### What the task asks
Can you echo back, word for word, the lines of the records below from the line with "collectors: -. Gossweiler" to the line with "collection date as typed: 16 Feb 1899", both of those lines included?

### Extracted records
_ _ _ _

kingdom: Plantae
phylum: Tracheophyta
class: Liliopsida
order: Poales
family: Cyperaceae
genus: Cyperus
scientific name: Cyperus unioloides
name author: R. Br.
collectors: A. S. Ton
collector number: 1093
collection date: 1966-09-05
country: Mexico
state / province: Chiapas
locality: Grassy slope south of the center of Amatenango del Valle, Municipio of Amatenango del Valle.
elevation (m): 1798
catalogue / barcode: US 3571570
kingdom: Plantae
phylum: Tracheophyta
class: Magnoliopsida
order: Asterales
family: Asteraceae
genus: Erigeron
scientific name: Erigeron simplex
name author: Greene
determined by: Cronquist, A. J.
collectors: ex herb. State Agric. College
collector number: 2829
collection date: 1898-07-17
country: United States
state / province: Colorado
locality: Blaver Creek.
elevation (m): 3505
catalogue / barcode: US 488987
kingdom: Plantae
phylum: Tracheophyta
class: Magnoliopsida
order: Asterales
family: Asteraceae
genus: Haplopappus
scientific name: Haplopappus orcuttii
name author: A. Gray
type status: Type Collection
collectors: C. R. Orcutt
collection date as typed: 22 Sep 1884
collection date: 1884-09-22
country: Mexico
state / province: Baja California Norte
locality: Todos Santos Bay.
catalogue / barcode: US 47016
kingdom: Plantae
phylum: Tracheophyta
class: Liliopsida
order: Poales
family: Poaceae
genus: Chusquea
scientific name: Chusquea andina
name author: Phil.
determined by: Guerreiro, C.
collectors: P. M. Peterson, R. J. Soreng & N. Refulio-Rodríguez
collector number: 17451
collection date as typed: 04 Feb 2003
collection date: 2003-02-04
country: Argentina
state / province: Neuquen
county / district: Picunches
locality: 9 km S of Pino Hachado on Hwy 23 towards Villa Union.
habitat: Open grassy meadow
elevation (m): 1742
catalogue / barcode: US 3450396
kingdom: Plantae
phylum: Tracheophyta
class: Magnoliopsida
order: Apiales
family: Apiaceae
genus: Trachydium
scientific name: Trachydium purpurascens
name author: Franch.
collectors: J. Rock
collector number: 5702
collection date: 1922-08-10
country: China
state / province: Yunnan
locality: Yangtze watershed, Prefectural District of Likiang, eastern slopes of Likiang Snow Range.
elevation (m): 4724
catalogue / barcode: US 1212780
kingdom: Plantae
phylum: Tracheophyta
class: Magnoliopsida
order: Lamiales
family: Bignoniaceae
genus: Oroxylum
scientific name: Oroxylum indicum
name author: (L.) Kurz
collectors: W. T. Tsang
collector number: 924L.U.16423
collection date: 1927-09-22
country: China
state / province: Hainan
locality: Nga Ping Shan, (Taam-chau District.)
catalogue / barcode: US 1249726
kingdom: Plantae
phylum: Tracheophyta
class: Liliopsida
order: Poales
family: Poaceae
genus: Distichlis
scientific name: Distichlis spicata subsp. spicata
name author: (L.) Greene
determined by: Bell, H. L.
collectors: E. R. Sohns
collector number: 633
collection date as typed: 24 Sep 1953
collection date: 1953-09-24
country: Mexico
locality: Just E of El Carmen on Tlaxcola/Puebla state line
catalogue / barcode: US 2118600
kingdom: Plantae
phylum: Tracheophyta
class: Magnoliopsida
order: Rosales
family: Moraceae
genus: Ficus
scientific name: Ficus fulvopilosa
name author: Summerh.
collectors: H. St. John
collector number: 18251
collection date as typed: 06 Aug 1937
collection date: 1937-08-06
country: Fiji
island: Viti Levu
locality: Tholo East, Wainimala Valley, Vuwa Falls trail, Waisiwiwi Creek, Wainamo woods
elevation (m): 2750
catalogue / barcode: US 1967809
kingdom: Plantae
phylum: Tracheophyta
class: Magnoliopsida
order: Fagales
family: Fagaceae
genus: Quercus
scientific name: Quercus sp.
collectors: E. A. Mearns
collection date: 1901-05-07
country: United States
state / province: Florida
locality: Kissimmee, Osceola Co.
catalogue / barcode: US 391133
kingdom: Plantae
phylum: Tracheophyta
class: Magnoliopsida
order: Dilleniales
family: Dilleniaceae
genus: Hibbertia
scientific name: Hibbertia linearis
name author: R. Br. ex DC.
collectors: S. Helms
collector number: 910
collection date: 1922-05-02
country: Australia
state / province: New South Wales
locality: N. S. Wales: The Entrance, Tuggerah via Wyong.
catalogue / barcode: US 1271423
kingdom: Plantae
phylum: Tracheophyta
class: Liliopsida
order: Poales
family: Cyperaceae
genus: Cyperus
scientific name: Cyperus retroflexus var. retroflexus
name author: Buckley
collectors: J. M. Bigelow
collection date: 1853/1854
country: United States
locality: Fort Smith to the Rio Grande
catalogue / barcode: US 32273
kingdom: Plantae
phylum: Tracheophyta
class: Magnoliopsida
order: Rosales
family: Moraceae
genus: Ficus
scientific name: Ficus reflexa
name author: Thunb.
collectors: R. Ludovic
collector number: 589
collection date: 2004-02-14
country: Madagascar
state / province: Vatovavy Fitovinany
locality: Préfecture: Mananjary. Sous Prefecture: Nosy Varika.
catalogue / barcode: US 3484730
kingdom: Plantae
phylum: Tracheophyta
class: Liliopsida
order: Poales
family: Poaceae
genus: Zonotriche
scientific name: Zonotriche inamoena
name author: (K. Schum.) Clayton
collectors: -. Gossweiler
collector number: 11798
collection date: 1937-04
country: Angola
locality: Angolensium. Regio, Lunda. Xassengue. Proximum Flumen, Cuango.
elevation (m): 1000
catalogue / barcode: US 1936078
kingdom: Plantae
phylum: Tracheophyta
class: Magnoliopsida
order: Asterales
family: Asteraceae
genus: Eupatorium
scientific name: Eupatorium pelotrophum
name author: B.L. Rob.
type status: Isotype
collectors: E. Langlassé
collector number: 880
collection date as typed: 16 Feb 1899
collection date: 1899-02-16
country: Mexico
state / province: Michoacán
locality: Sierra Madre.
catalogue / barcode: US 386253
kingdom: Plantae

_ _ _ _

### The solution
collectors: -. Gossweiler
collector number: 11798
collection date: 1937-04
country: Angola
locality: Angolensium. Regio, Lunda. Xassengue. Proximum Flumen, Cuango.
elevation (m): 1000
catalogue / barcode: US 1936078
kingdom: Plantae
phylum: Tracheophyta
class: Magnoliopsida
order: Asterales
family: Asteraceae
genus: Eupatorium
scientific name: Eupatorium pelotrophum
name author: B.L. Rob.
type status: Isotype
collectors: E. Langlassé
collector number: 880
collection date as typed: 16 Feb 1899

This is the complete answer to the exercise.